_TASK_.
Count, in the entries, the lines with "memory". Answer with the number only.

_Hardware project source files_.
◇ ◇ ◇ ◇ ◇ ◇ ◇

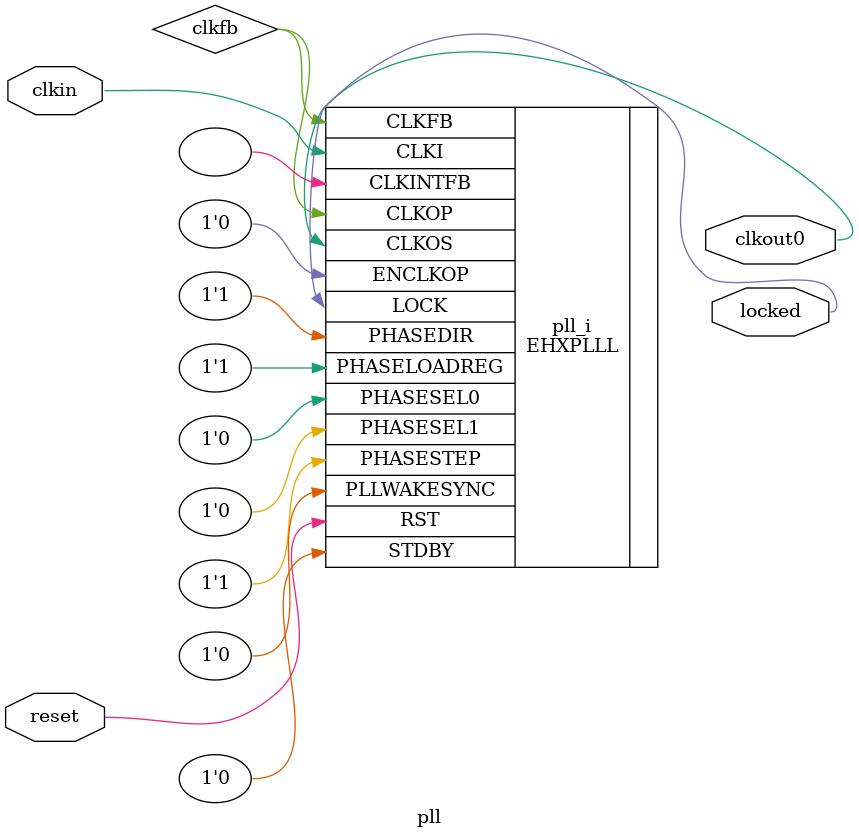
<source format=v>
module pll
(
    input reset, // 0:inactive, 1:reset
    input clkin, // 48 MHz, 0 deg
    output clkout0, // 25.1748 MHz, 0 deg
    output locked
);
wire clkfb;
(* FREQUENCY_PIN_CLKI="48" *)
(* FREQUENCY_PIN_CLKOS="25.1748" *)
(* ICP_CURRENT="12" *) (* LPF_RESISTOR="8" *) (* MFG_ENABLE_FILTEROPAMP="1" *) (* MFG_GMCREF_SEL="2" *)
EHXPLLL #(
        .PLLRST_ENA("ENABLED"),
        .INTFB_WAKE("DISABLED"),
        .STDBY_ENABLE("DISABLED"),
        .DPHASE_SOURCE("DISABLED"),
        .OUTDIVIDER_MUXA("DIVA"),
        .OUTDIVIDER_MUXB("DIVB"),
        .OUTDIVIDER_MUXC("DIVC"),
        .OUTDIVIDER_MUXD("DIVD"),
        .CLKI_DIV(13),
        .CLKOP_ENABLE("ENABLED"),
        .CLKOP_DIV(50),
        .CLKOP_CPHASE(9),
        .CLKOP_FPHASE(0),
        .CLKOS_ENABLE("ENABLED"),
        .CLKOS_DIV(22),
        .CLKOS_CPHASE(0),
        .CLKOS_FPHASE(0),
        .FEEDBK_PATH("CLKOP"),
        .CLKFB_DIV(3)
    ) pll_i (
        .RST(reset),
        .STDBY(1'b0),
        .CLKI(clkin),
        .CLKOP(clkfb),
        .CLKOS(clkout0),
        .CLKFB(clkfb),
        .CLKINTFB(),
        .PHASESEL0(1'b0),
        .PHASESEL1(1'b0),
        .PHASEDIR(1'b1),
        .PHASESTEP(1'b1),
        .PHASELOADREG(1'b1),
        .PLLWAKESYNC(1'b0),
        .ENCLKOP(1'b0),
        .LOCK(locked)
	);
endmodule

</source>
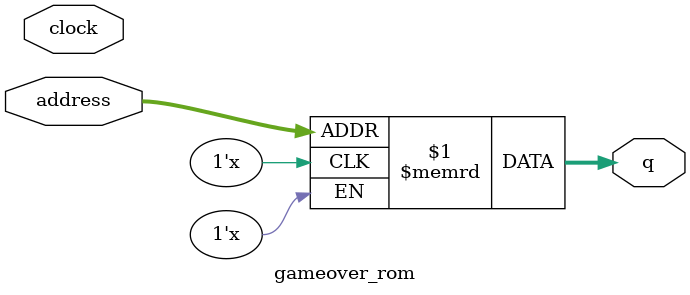
<source format=sv>
module gameover_rom (
	input logic clock,
	input logic [12:0] address,
	output logic [3:0] q
);

logic [3:0] memory [0:6499] /* synthesis ram_init_file = "./gameover/gameover.mif" */;
	assign q = memory[address];

endmodule

</source>
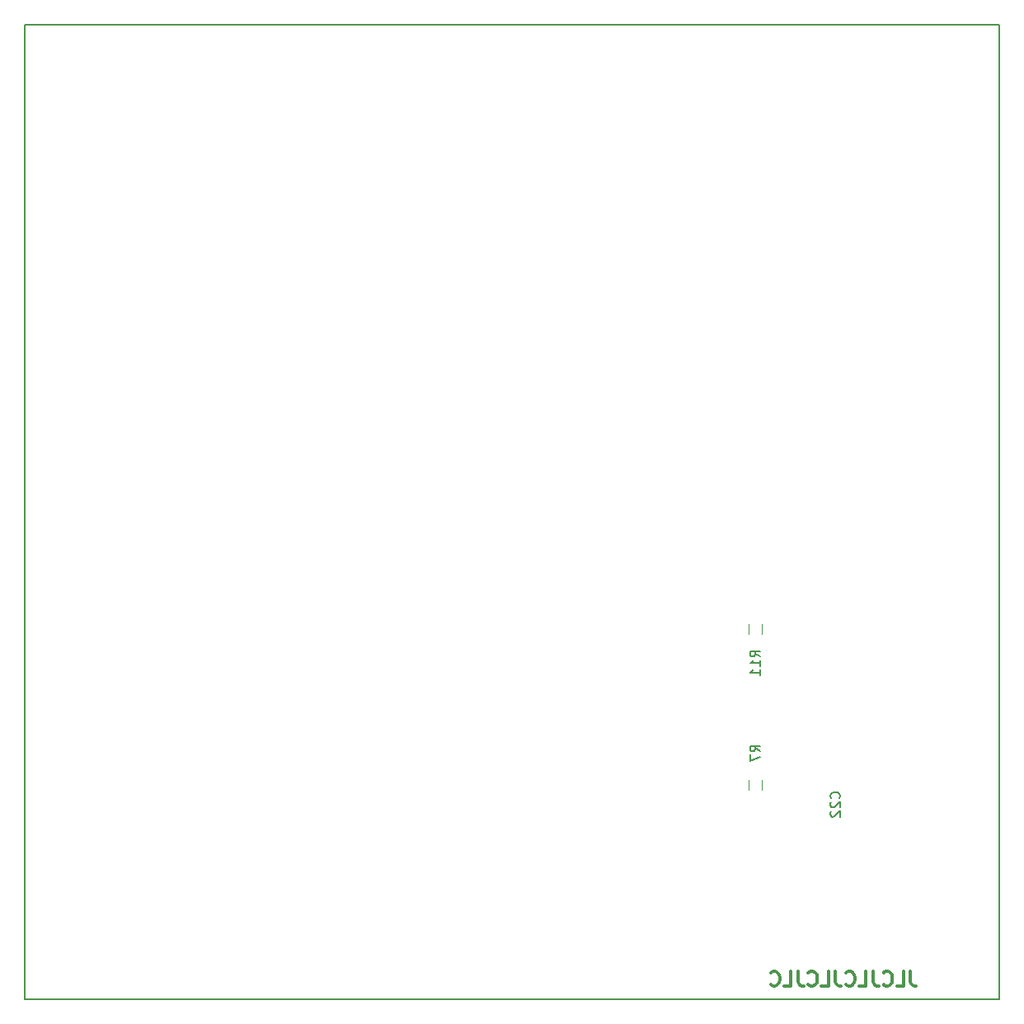
<source format=gbr>
%TF.GenerationSoftware,KiCad,Pcbnew,4.0.7*%
%TF.CreationDate,2021-06-18T00:58:30+09:00*%
%TF.ProjectId,NuTube_MUSES_AMP_PCB_v2,4E75547562655F4D555345535F414D50,rev?*%
%TF.FileFunction,Legend,Bot*%
%FSLAX46Y46*%
G04 Gerber Fmt 4.6, Leading zero omitted, Abs format (unit mm)*
G04 Created by KiCad (PCBNEW 4.0.7) date 06/18/21 00:58:30*
%MOMM*%
%LPD*%
G01*
G04 APERTURE LIST*
%ADD10C,0.100000*%
%ADD11C,0.300000*%
%ADD12C,0.150000*%
%ADD13C,0.120000*%
G04 APERTURE END LIST*
D10*
D11*
X132928572Y-127178571D02*
X132928572Y-128250000D01*
X133000000Y-128464286D01*
X133142857Y-128607143D01*
X133357143Y-128678571D01*
X133500000Y-128678571D01*
X131500000Y-128678571D02*
X132214286Y-128678571D01*
X132214286Y-127178571D01*
X130142857Y-128535714D02*
X130214286Y-128607143D01*
X130428572Y-128678571D01*
X130571429Y-128678571D01*
X130785714Y-128607143D01*
X130928572Y-128464286D01*
X131000000Y-128321429D01*
X131071429Y-128035714D01*
X131071429Y-127821429D01*
X131000000Y-127535714D01*
X130928572Y-127392857D01*
X130785714Y-127250000D01*
X130571429Y-127178571D01*
X130428572Y-127178571D01*
X130214286Y-127250000D01*
X130142857Y-127321429D01*
X129071429Y-127178571D02*
X129071429Y-128250000D01*
X129142857Y-128464286D01*
X129285714Y-128607143D01*
X129500000Y-128678571D01*
X129642857Y-128678571D01*
X127642857Y-128678571D02*
X128357143Y-128678571D01*
X128357143Y-127178571D01*
X126285714Y-128535714D02*
X126357143Y-128607143D01*
X126571429Y-128678571D01*
X126714286Y-128678571D01*
X126928571Y-128607143D01*
X127071429Y-128464286D01*
X127142857Y-128321429D01*
X127214286Y-128035714D01*
X127214286Y-127821429D01*
X127142857Y-127535714D01*
X127071429Y-127392857D01*
X126928571Y-127250000D01*
X126714286Y-127178571D01*
X126571429Y-127178571D01*
X126357143Y-127250000D01*
X126285714Y-127321429D01*
X125214286Y-127178571D02*
X125214286Y-128250000D01*
X125285714Y-128464286D01*
X125428571Y-128607143D01*
X125642857Y-128678571D01*
X125785714Y-128678571D01*
X123785714Y-128678571D02*
X124500000Y-128678571D01*
X124500000Y-127178571D01*
X122428571Y-128535714D02*
X122500000Y-128607143D01*
X122714286Y-128678571D01*
X122857143Y-128678571D01*
X123071428Y-128607143D01*
X123214286Y-128464286D01*
X123285714Y-128321429D01*
X123357143Y-128035714D01*
X123357143Y-127821429D01*
X123285714Y-127535714D01*
X123214286Y-127392857D01*
X123071428Y-127250000D01*
X122857143Y-127178571D01*
X122714286Y-127178571D01*
X122500000Y-127250000D01*
X122428571Y-127321429D01*
X121357143Y-127178571D02*
X121357143Y-128250000D01*
X121428571Y-128464286D01*
X121571428Y-128607143D01*
X121785714Y-128678571D01*
X121928571Y-128678571D01*
X119928571Y-128678571D02*
X120642857Y-128678571D01*
X120642857Y-127178571D01*
X118571428Y-128535714D02*
X118642857Y-128607143D01*
X118857143Y-128678571D01*
X119000000Y-128678571D01*
X119214285Y-128607143D01*
X119357143Y-128464286D01*
X119428571Y-128321429D01*
X119500000Y-128035714D01*
X119500000Y-127821429D01*
X119428571Y-127535714D01*
X119357143Y-127392857D01*
X119214285Y-127250000D01*
X119000000Y-127178571D01*
X118857143Y-127178571D01*
X118642857Y-127250000D01*
X118571428Y-127321429D01*
D12*
X142000000Y-130000000D02*
X42000000Y-130000000D01*
X142000000Y-30000000D02*
X142000000Y-130000000D01*
X142000000Y-30000000D02*
X42000000Y-30000000D01*
X42000000Y-30000000D02*
X142000000Y-30000000D01*
X42000000Y-130000000D02*
X42000000Y-30000000D01*
D13*
X117680000Y-108500000D02*
X117680000Y-107500000D01*
X116320000Y-107500000D02*
X116320000Y-108500000D01*
X116320000Y-91500000D02*
X116320000Y-92500000D01*
X117680000Y-92500000D02*
X117680000Y-91500000D01*
D12*
X125579443Y-109389943D02*
X125627062Y-109342324D01*
X125674681Y-109199467D01*
X125674681Y-109104229D01*
X125627062Y-108961371D01*
X125531824Y-108866133D01*
X125436586Y-108818514D01*
X125246110Y-108770895D01*
X125103252Y-108770895D01*
X124912776Y-108818514D01*
X124817538Y-108866133D01*
X124722300Y-108961371D01*
X124674681Y-109104229D01*
X124674681Y-109199467D01*
X124722300Y-109342324D01*
X124769919Y-109389943D01*
X124769919Y-109770895D02*
X124722300Y-109818514D01*
X124674681Y-109913752D01*
X124674681Y-110151848D01*
X124722300Y-110247086D01*
X124769919Y-110294705D01*
X124865157Y-110342324D01*
X124960395Y-110342324D01*
X125103252Y-110294705D01*
X125674681Y-109723276D01*
X125674681Y-110342324D01*
X124769919Y-110723276D02*
X124722300Y-110770895D01*
X124674681Y-110866133D01*
X124674681Y-111104229D01*
X124722300Y-111199467D01*
X124769919Y-111247086D01*
X124865157Y-111294705D01*
X124960395Y-111294705D01*
X125103252Y-111247086D01*
X125674681Y-110675657D01*
X125674681Y-111294705D01*
X117452381Y-104583334D02*
X116976190Y-104250000D01*
X117452381Y-104011905D02*
X116452381Y-104011905D01*
X116452381Y-104392858D01*
X116500000Y-104488096D01*
X116547619Y-104535715D01*
X116642857Y-104583334D01*
X116785714Y-104583334D01*
X116880952Y-104535715D01*
X116928571Y-104488096D01*
X116976190Y-104392858D01*
X116976190Y-104011905D01*
X116452381Y-104916667D02*
X116452381Y-105583334D01*
X117452381Y-105154762D01*
X117452381Y-94857143D02*
X116976190Y-94523809D01*
X117452381Y-94285714D02*
X116452381Y-94285714D01*
X116452381Y-94666667D01*
X116500000Y-94761905D01*
X116547619Y-94809524D01*
X116642857Y-94857143D01*
X116785714Y-94857143D01*
X116880952Y-94809524D01*
X116928571Y-94761905D01*
X116976190Y-94666667D01*
X116976190Y-94285714D01*
X117452381Y-95809524D02*
X117452381Y-95238095D01*
X117452381Y-95523809D02*
X116452381Y-95523809D01*
X116595238Y-95428571D01*
X116690476Y-95333333D01*
X116738095Y-95238095D01*
X117452381Y-96761905D02*
X117452381Y-96190476D01*
X117452381Y-96476190D02*
X116452381Y-96476190D01*
X116595238Y-96380952D01*
X116690476Y-96285714D01*
X116738095Y-96190476D01*
M02*

</source>
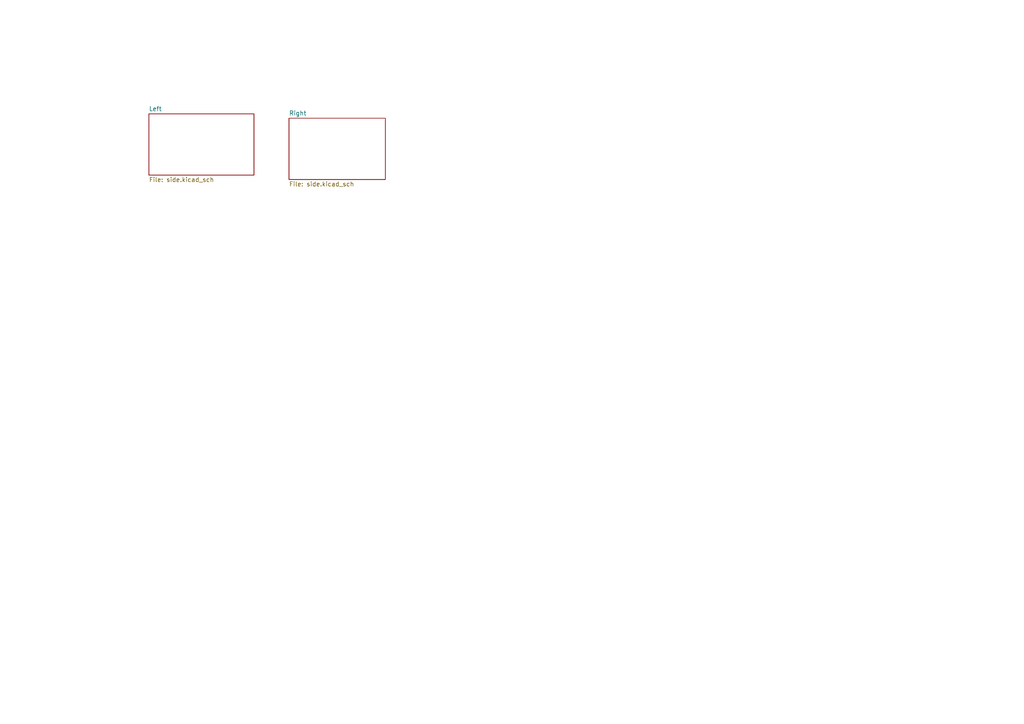
<source format=kicad_sch>
(kicad_sch
	(version 20250114)
	(generator "eeschema")
	(generator_version "9.0")
	(uuid "c9db5bdd-0c3e-4127-8f95-8f7c5a4e3cf9")
	(paper "A4")
	(lib_symbols)
	(sheet
		(at 83.82 34.29)
		(size 27.94 17.78)
		(exclude_from_sim no)
		(in_bom yes)
		(on_board yes)
		(dnp no)
		(fields_autoplaced yes)
		(stroke
			(width 0.1524)
			(type solid)
		)
		(fill
			(color 0 0 0 0.0000)
		)
		(uuid "1f5189d6-814c-46db-8cb7-179954ef011d")
		(property "Sheetname" "Right"
			(at 83.82 33.5784 0)
			(effects
				(font
					(size 1.27 1.27)
				)
				(justify left bottom)
			)
		)
		(property "Sheetfile" "side.kicad_sch"
			(at 83.82 52.6546 0)
			(effects
				(font
					(size 1.27 1.27)
				)
				(justify left top)
			)
		)
		(instances
			(project "Simply Split"
				(path "/c9db5bdd-0c3e-4127-8f95-8f7c5a4e3cf9"
					(page "3")
				)
			)
		)
	)
	(sheet
		(at 43.18 33.02)
		(size 30.48 17.78)
		(exclude_from_sim no)
		(in_bom yes)
		(on_board yes)
		(dnp no)
		(fields_autoplaced yes)
		(stroke
			(width 0.1524)
			(type solid)
		)
		(fill
			(color 0 0 0 0.0000)
		)
		(uuid "4b4e8359-8519-4f4a-b75d-a80abd0e73ac")
		(property "Sheetname" "Left"
			(at 43.18 32.3084 0)
			(effects
				(font
					(size 1.27 1.27)
				)
				(justify left bottom)
			)
		)
		(property "Sheetfile" "side.kicad_sch"
			(at 43.18 51.3846 0)
			(effects
				(font
					(size 1.27 1.27)
				)
				(justify left top)
			)
		)
		(instances
			(project "Simply Split"
				(path "/c9db5bdd-0c3e-4127-8f95-8f7c5a4e3cf9"
					(page "2")
				)
			)
		)
	)
	(sheet_instances
		(path "/"
			(page "1")
		)
	)
	(embedded_fonts no)
)

</source>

◇ ◇ ◇ ◇ ◇ ◇ ◇

_THE ANSWER_.
2